È possibile, che voi non vogliate far altro tutt’oggi, che parlar al roverscio del nostro proponimento? Che avemo a far vi prego con magistrati, corti di palazzo e tali disviamenti? Or non fanno tutti gli uomini questi offici contra di noi? Non ci domandano se ben non gli siamo obligate? Non procurano per loro in nostro danno? Non ci trattano da forestieri? Non fannosi proprio il nostro mobile?».
«Così non fusse - disse Cornelia -. Or torniamo ben da senno al proposito di questi uomini».
«Io - aggiunse Corinna - in ciò mi riporto a Leonora che sa così ben toccarne i passi essenziali».
«Poco dico e poco vaglio - rispose Leonora - con le mie parole e come per lo passato mi giovò nulla il mio dire, così per l’avenir non spero che mi debbi giovar punto con loro».
«E pur si dice - seguì Corinna - che le bestie con le funi e gli uomini si legano con le parole».
«Bene sta - disse Cornelia - ma tutti c’hanno forma di uomini, non son però uomini; non sapete voi di quel savio quanto s’affaticava in cercar un uomo con la lanterna in mano e non potea trovarlo?

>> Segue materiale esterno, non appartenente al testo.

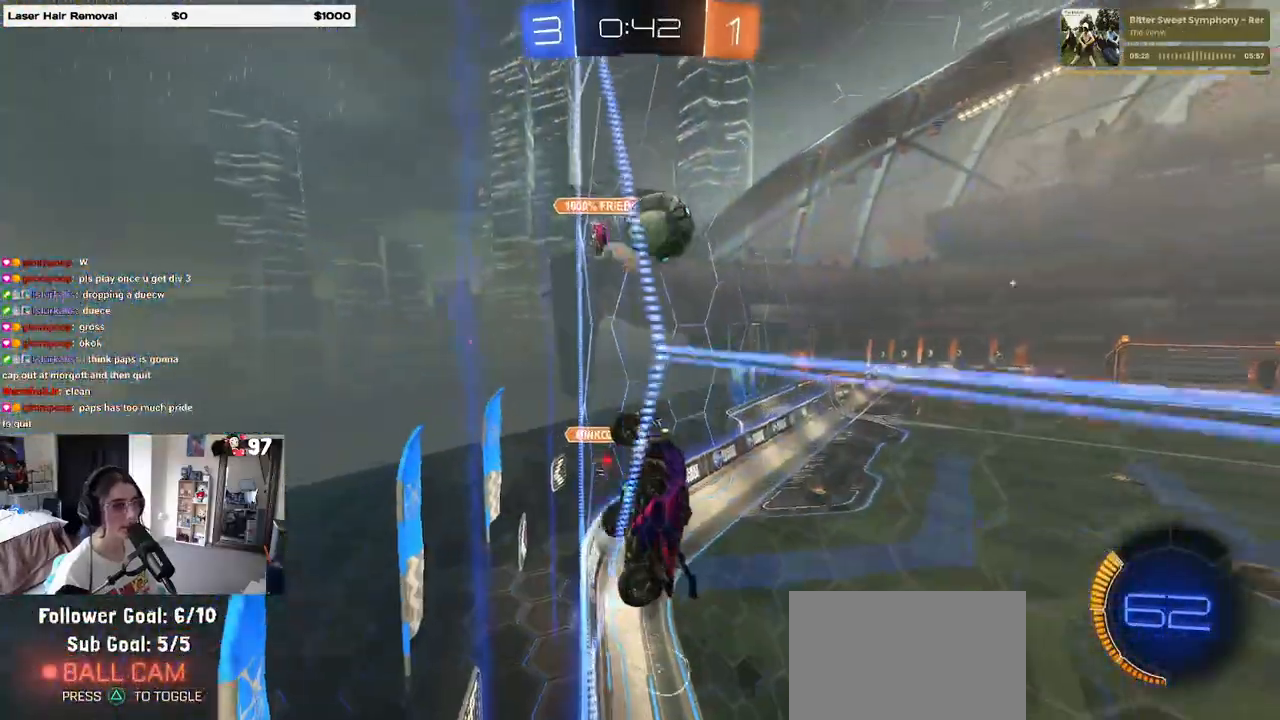
{"buttons": ["R2"], "left_stick": "center", "right_stick": "center", "events": [[67, "SQUARE", "up"], [417, "left_stick", "center"]]}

Però questa sentenzia che le parole abbino forza per legar gli uomini, essendo che vi son pochi veramente che si possino chiamar uomini, in pochi viene adempita».
«Certo - disse la Regina - che la bella espression delle parole disposte con affetto d’animo e con naturale eloquenza d’ingegno, se ben ancor non vi concorressero tutte quelle parti, che al vero orator si convengono, ha una grandissima forza e quasi divina per mover e disponer gli animi de gli ascoltanti, non pur uomini (ancor che non sieno di quella perfezion che intendete voi), ma se fussero anco tante pietre.